MKSAP Quiz: Follow-up for microscopic hematuria
A 35-year-old woman is evaluated during a follow-up visit for recurrent microscopic hematuria without proteinuria. Following a physical exam, lab studies, and kidney ultrasound, what is the most likely diagnosis?
A 35-year-old woman is evaluated during a follow-up visit for recurrent microscopic hematuria without proteinuria. Family history is significant for microscopic hematuria in her brother and mother; her two other siblings have no urinary abnormalities. There is no family history of chronic kidney disease or end-stage kidney disease. Her medical history is otherwise unremarkable, and she takes no medications.
Physical examination findings, including vital signs, are normal.
Laboratory studies show a serum creatinine level of 0.7 mg/dL (61.9 µmol/L); urinalysis shows 2+ blood, no protein, and 20-30 erythrocytes/hpf.
Kidney ultrasound shows normal-sized kidneys with no masses or stones.
Which of the following is the most likely diagnosis?
A. Autosomal dominant tubulointerstitial kidney disease
B. Fabry disease
C. Hereditary nephritis (Alport syndrome)
D. Thin glomerular basement membrane disease
MKSAP Answer and Critique
The correct answer is D. Thin glomerular basement membrane disease. This content is available to MKSAP 19 subscribers as Question 73 in the Nephrology section. More information about MKSAP is available online.
Thin glomerular basement membrane (GBM) disease (Option D) is the most likely diagnosis. Also known as benign familial hematuria, inheritance in this disease is autosomal dominant. The inherited type IV collagen abnormality causes thinning of the GBM, which results in hematuria but usually without proteinuria or abnormal kidney function. Thin GBM disease may affect up to 5% of the population, with up to 50% of patients who are diagnosed reporting a family history of hematuria without kidney failure. Both microscopic and macroscopic hematuria can be seen, first manifesting in young adulthood. Although diagnosis can be made by kidney biopsy, this is not usually required in the setting of a good clinical and family history. Genetic testing may also be used to make the diagnosis.
Autosomal dominant tubulointerstitial kidney disease (Option A) should be suspected in patients with slowly progressive chronic kidney disease, a bland urine sediment, small kidneys, and a family history of end-stage kidney disease. This patient has normal-sized kidneys, microscopic hematuria, and no family history of kidney dysfunction.

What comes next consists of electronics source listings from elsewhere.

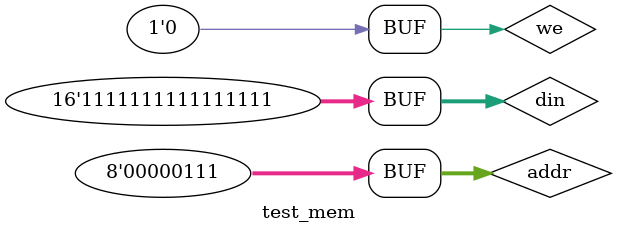
<source format=v>
`timescale 1ns / 1ps


module test_mem;

	// Inputs
	reg [15:0] din;
	reg [7:0] addr;
	reg we;

	// Outputs
	wire [15:0] dout;

	// Instantiate the Unit Under Test (UUT)
	mem uut (
		.din(din), 
		.addr(addr), 
		.we(we), 
		.dout(dout)
	);

	initial begin
		// Initialize Inputs
		din = 16'h0000;
		addr = 16'h0000;
		we = 0;

		// Wait 100 ns for global reset to finish
		#100;
        
		// Add stimulus here
		din = 16'hFFFF;
		we=1;
		addr = 16'h0007;
		#100;
		we=0;
		addr=7;
		
	end
      
endmodule


</source>
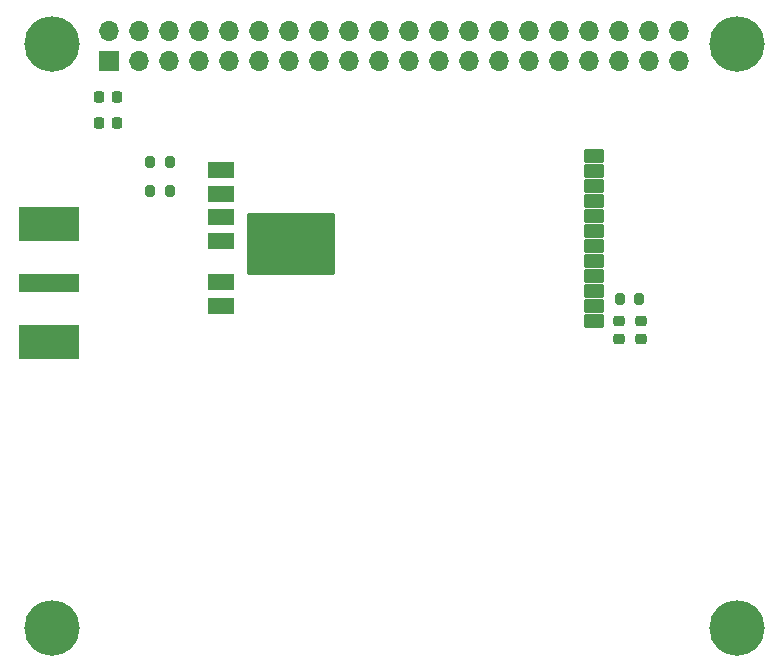
<source format=gts>
%TF.GenerationSoftware,KiCad,Pcbnew,8.0.5*%
%TF.CreationDate,2024-12-07T14:51:24-08:00*%
%TF.ProjectId,Groundstation_2400_Hat,47726f75-6e64-4737-9461-74696f6e5f32,v1.1*%
%TF.SameCoordinates,Original*%
%TF.FileFunction,Soldermask,Top*%
%TF.FilePolarity,Negative*%
%FSLAX46Y46*%
G04 Gerber Fmt 4.6, Leading zero omitted, Abs format (unit mm)*
G04 Created by KiCad (PCBNEW 8.0.5) date 2024-12-07 14:51:24*
%MOMM*%
%LPD*%
G01*
G04 APERTURE LIST*
G04 Aperture macros list*
%AMRoundRect*
0 Rectangle with rounded corners*
0 $1 Rounding radius*
0 $2 $3 $4 $5 $6 $7 $8 $9 X,Y pos of 4 corners*
0 Add a 4 corners polygon primitive as box body*
4,1,4,$2,$3,$4,$5,$6,$7,$8,$9,$2,$3,0*
0 Add four circle primitives for the rounded corners*
1,1,$1+$1,$2,$3*
1,1,$1+$1,$4,$5*
1,1,$1+$1,$6,$7*
1,1,$1+$1,$8,$9*
0 Add four rect primitives between the rounded corners*
20,1,$1+$1,$2,$3,$4,$5,0*
20,1,$1+$1,$4,$5,$6,$7,0*
20,1,$1+$1,$6,$7,$8,$9,0*
20,1,$1+$1,$8,$9,$2,$3,0*%
G04 Aperture macros list end*
%ADD10RoundRect,0.225000X-0.225000X-0.250000X0.225000X-0.250000X0.225000X0.250000X-0.225000X0.250000X0*%
%ADD11RoundRect,0.225000X-0.250000X0.225000X-0.250000X-0.225000X0.250000X-0.225000X0.250000X0.225000X0*%
%ADD12RoundRect,0.200000X-0.200000X-0.275000X0.200000X-0.275000X0.200000X0.275000X-0.200000X0.275000X0*%
%ADD13C,4.700000*%
%ADD14RoundRect,0.063500X0.750000X0.487500X-0.750000X0.487500X-0.750000X-0.487500X0.750000X-0.487500X0*%
%ADD15RoundRect,0.063500X1.000000X0.650000X-1.000000X0.650000X-1.000000X-0.650000X1.000000X-0.650000X0*%
%ADD16RoundRect,0.063500X3.650000X2.550000X-3.650000X2.550000X-3.650000X-2.550000X3.650000X-2.550000X0*%
%ADD17R,5.080000X1.500000*%
%ADD18R,5.040000X3.000000*%
%ADD19R,5.080000X3.000000*%
%ADD20RoundRect,0.200000X0.200000X0.275000X-0.200000X0.275000X-0.200000X-0.275000X0.200000X-0.275000X0*%
%ADD21R,1.700000X1.700000*%
%ADD22O,1.700000X1.700000*%
G04 APERTURE END LIST*
D10*
X107475000Y-110222500D03*
X109025000Y-110222500D03*
D11*
X151540000Y-126965000D03*
X151540000Y-128515000D03*
D12*
X111850000Y-113500000D03*
X113500000Y-113500000D03*
D13*
X103500000Y-103500000D03*
D14*
X149395000Y-126950000D03*
X149395000Y-125680000D03*
X149395000Y-124410000D03*
X149395000Y-123140000D03*
X149395000Y-121870000D03*
X149395000Y-120600000D03*
X149395000Y-119330000D03*
X149395000Y-118060000D03*
X149395000Y-116790000D03*
X149395000Y-115520000D03*
X149395000Y-114250000D03*
X149395000Y-112980000D03*
D15*
X117855000Y-114200000D03*
X117855000Y-116200000D03*
X117855000Y-118200000D03*
X117855000Y-120200000D03*
X117855000Y-123720000D03*
X117855000Y-125720000D03*
D16*
X123755000Y-120450000D03*
D17*
X103250000Y-123750000D03*
D18*
X103270000Y-118750000D03*
D19*
X103250000Y-128750000D03*
D12*
X111850000Y-116010000D03*
X113500000Y-116010000D03*
D13*
X103500000Y-153000000D03*
D20*
X153275000Y-125150000D03*
X151625000Y-125150000D03*
D13*
X161500000Y-153000000D03*
D11*
X153420000Y-126975000D03*
X153420000Y-128525000D03*
D13*
X161500000Y-103500000D03*
D10*
X107475000Y-108000000D03*
X109025000Y-108000000D03*
D21*
X108400000Y-105000000D03*
D22*
X108400000Y-102460000D03*
X110940000Y-105000000D03*
X110940000Y-102460000D03*
X113480000Y-105000000D03*
X113480000Y-102460000D03*
X116020000Y-105000000D03*
X116020000Y-102460000D03*
X118560000Y-105000000D03*
X118560000Y-102460000D03*
X121100000Y-105000000D03*
X121100000Y-102460000D03*
X123640000Y-105000000D03*
X123640000Y-102460000D03*
X126180000Y-105000000D03*
X126180000Y-102460000D03*
X128720000Y-105000000D03*
X128720000Y-102460000D03*
X131260000Y-105000000D03*
X131260000Y-102460000D03*
X133800000Y-105000000D03*
X133800000Y-102460000D03*
X136340000Y-105000000D03*
X136340000Y-102460000D03*
X138880000Y-105000000D03*
X138880000Y-102460000D03*
X141420000Y-105000000D03*
X141420000Y-102460000D03*
X143960000Y-105000000D03*
X143960000Y-102460000D03*
X146500000Y-105000000D03*
X146500000Y-102460000D03*
X149040000Y-105000000D03*
X149040000Y-102460000D03*
X151580000Y-105000000D03*
X151580000Y-102460000D03*
X154120000Y-105000000D03*
X154120000Y-102460000D03*
X156660000Y-105000000D03*
X156660000Y-102460000D03*
M02*

</source>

Fabry disease (Option B) follows an X-linked pattern on inheritance. Patients are expected to have kidney dysfunction by adulthood alongside abnormalities in other organs such as the skin (telangiectasias and angiokeratomas), eyes, heart (premature coronary artery disease), brain, and/or peripheral nervous system (severe neuropathic pain). This patient has no kidney dysfunction or other organ abnormalities.

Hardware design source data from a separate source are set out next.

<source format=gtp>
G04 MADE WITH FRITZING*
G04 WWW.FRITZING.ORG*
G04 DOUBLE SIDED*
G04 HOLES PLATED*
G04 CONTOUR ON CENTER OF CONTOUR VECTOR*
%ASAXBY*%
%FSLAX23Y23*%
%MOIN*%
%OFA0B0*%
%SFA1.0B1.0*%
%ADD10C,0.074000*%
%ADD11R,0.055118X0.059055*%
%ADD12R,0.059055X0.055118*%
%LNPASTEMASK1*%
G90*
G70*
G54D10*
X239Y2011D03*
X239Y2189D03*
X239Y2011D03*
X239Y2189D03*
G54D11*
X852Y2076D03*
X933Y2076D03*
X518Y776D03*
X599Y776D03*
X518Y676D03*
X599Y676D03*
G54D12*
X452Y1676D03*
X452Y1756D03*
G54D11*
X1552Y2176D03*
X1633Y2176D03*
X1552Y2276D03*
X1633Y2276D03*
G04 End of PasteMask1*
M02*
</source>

Hereditary nephritis (Alport syndrome) (Option C) follows an X-linked pattern on inheritance in 85% of cases; the remaining 15% of cases follow an autosomal recessive pattern of inheritance. In addition, hereditary nephritis is expected to have a family history of not only hematuria, but also proteinuria (unlike this patient), renal dysfunction (including end-stage kidney disease in most families), and both visual and hearing abnormalities.
Key Point
- Thin glomerular basement membrane (GBM) disease is an autosomal dominant type IV collagen abnormality that causes thinning of the GBM, resulting in hematuria but usually without proteinuria or abnormal kidney function.